Text segment section start

DS - 5 - is the most bloody confident person in the world. I absolutely am not. It's personality, and also (I don't like saying or thinking it) but how his looks impact him. He's (objectively speaking 😂) adorable, always has been, and has never been rejected or even got an odd look when approaching a stranger for a chat. Always gets ooohed and ahhhed over, routinely makes friends with people who say they hate kids, etc etc.

He balances this pretty well with safety, which is good I think as he'll takes risks (for example when climbing huge things in playgrounds) but never goes beyond what he's confident on. So for instance he told me (age 3) he could climb up a massive net webbing thing, I hovered behind scared senseless but he was fine. I honestly can't remember the last time he got hurt/scratched himself on something etc. Whereas some friends will not take risks but also seem to end up hurting themselves all the time 😂

I guess parenting has an impact (though that's not my personality, as long as he's safe I let him do what he's confident doing) ~ but overall I think personality is the biggest contributor.

eklaljdj · 24/12/2024 10:58

@LittleRedRidingHoody you're underestimating the power of love and security to give the child safety to build confidence. You don't have to be confident to raise a confident child, just loving them, treating them equally, making them feel special, is what a child needs to develop confidence. We know this because it also goes too far the other way when a child is put on a pedestal.

eklaljdj · 24/12/2024 11:00

Well I say "just" there will be lots of other considerations, factors, interferences, but to me it's the basic building blocks and why childhood is so very important.

TheYearOfSmallThings · 24/12/2024 11:03

I think most of it comes down to personality, but you can encourage a child to eg approach other children rather than waiting to be approached, or say "It is my turn now", or make their needs and wishes known. Being quiet and well behaved is ultimately not enough in life - you also have to know what you want and be able to get it.

mewkins · 24/12/2024 11:19

I think being and introvert/extrovert is part of your personality. I think confidence is different and is mostly nurture. My son is quiet in his nature and because of this was a bit overlooked at school etc and was starting to seem unconfident. He's got really good at a sport in the last few years and it is true..it really does do wonders for confidence. Finding something you're really good at does build confidence.

I hope that teachers realise how big a part they play in building confidence. Some really can't seem to cope with reserved children and constantly criticise rather than try to understand. A few really recognise that quiet kids can struggle in class.

GroovyChick87 · 24/12/2024 11:22

It's a bit of both. I think everyone has their own personality they are born with but the way you are nurtured can have an influence on that.

HPandthelastwish · 24/12/2024 11:27

There are different types of confidence though I think.

There is the natural confident, the loud extrovert type loves singing at karaoke, happy to approach people and perform even if they aren't naturally good at something happy yo be silly and don't mind rejection too much.

Text segment section end

▶ _Exercise prompt_
Return everything in the discussion of children's confidence from "TheYearOfSmallThings · 24/12/2024" down to "able to get it.", copied word for word. The lines that follow are drawn from a separate source.

Information section start

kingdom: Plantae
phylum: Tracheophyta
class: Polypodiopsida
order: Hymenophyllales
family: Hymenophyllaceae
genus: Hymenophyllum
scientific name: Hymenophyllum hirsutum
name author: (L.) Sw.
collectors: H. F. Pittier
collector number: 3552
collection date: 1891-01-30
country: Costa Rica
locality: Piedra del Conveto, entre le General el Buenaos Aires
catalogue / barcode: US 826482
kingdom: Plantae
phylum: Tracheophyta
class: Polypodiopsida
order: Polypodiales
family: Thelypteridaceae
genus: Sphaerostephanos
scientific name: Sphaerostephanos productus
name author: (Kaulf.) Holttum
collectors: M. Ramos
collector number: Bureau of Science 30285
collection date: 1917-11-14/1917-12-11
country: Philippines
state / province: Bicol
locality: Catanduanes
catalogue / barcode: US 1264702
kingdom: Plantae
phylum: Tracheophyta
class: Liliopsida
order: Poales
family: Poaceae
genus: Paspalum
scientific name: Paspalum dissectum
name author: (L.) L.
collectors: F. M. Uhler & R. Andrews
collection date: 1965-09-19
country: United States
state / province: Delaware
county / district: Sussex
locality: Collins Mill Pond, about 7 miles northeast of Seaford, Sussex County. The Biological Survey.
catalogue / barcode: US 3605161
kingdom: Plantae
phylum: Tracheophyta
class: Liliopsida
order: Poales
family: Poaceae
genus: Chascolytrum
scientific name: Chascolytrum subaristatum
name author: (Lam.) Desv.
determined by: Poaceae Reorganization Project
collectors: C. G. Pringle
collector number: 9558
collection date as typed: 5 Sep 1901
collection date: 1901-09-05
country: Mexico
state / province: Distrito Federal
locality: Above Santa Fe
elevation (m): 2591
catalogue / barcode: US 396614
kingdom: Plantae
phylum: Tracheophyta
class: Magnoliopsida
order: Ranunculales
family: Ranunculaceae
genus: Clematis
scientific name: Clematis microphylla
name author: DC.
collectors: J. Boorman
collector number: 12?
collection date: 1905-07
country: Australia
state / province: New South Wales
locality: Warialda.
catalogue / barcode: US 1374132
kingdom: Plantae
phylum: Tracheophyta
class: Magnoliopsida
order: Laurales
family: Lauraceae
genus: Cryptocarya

Information section end

▶ _Reply to the exercise_
TheYearOfSmallThings · 24/12/2024 11:03

I think most of it comes down to personality, but you can encourage a child to eg approach other children rather than waiting to be approached, or say "It is my turn now", or make their needs and wishes known. Being quiet and well behaved is ultimately not enough in life - you also have to know what you want and be able to get it.